In his homily at Mass in the Casa Santa Marta on Thursday, Pope Francis warns against letting our hearts wander unwittingly into apostasy.
February 13, 2020
Pope Francis reflected on the First Reading (1 Kgs 11:4-13), which tells of the “apostasy of Solomon” as he turns away from the Lord in his old age.
“When Solomon was old his wives had turned his heart to strange gods,” the passage says of King David’s son.
Slow slide into apostasy
Pope Francis said King Solomon began as a “good boy”, who asked the Lord for wisdom and received it. Judges, and even the Queen of Sheba in Africa, came bearing gifts because they had heard of his wisdom.
At that time, said the Pope, it was possible to have more than one wife, even though, he explained, that did not mean it was licit to be “a womanizer”.
But Solomon’s heart became weak not because he married several women, but because they came from other peoples who served other gods. He fell into “a trap” by letting his wives convince him to adore their idols, “entering into paganism”.
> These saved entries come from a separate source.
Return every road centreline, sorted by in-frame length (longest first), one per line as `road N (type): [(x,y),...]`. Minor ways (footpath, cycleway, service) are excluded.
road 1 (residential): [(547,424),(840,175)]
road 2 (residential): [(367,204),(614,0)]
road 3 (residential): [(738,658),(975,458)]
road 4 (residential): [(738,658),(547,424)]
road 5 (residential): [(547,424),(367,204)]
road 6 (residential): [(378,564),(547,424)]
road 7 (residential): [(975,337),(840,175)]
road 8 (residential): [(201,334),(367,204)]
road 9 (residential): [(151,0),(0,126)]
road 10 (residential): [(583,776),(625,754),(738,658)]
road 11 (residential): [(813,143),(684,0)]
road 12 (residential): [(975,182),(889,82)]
“His wasn’t an apostasy from one day to the next,” said Pope Francis. “It was a slow apostasy.” King Solomon did not just sin once but “slid” into sin.
“The women led his heart astray, and the Lord rebuked him: ‘You turned away your heart.’ This happens in our own lives. None of us is a criminal; none of us commits great sins as David did with the wife of Uriah. But wherein lies the danger? Letting ourselves slide slowly because it is an anesthetized fall. You don’t even realize it, but slowly you slip. Things get relativized, and faithfulness to God is lost. These women were from other peoples – they had their own gods – and how often do we forget the Lord and begin to deal with other gods: money, vanity, pride. But this is done slowly, and without the grace of God everything is lost.”
Beware of worldliness
Pope Francis then recalled Psalm 106, to underline how “mingling with the nations” and serving their idols means becoming worldly and pagan.
“For us, this slippery slide in life is directed toward worldliness. This is the grave sin: ‘Everyone is doing it. Don’t worry about it; obviously it’s not ideal, but…’ We justify ourselves with these words, at the price of losing our faithfulness to the one and only God. They are modern idols. Let us consider this sin of worldliness, of losing the authenticity of the Gospel, the authenticity of the Word of God, and the love of God who gave His life for us. There is no way to maintain a good relationship with God and with the devil.”
The love of God will save us
Concluding his homily, Pope Francis invited us to ask the Lord for the grace to stop ourselves when we notice that our heart has begun to slip away from Him.
“Let us ask the Lord for the grace to understand when our heart begins to weaken and to slide so that we can stop. His grace and love will stop that slide if we ask in prayer.”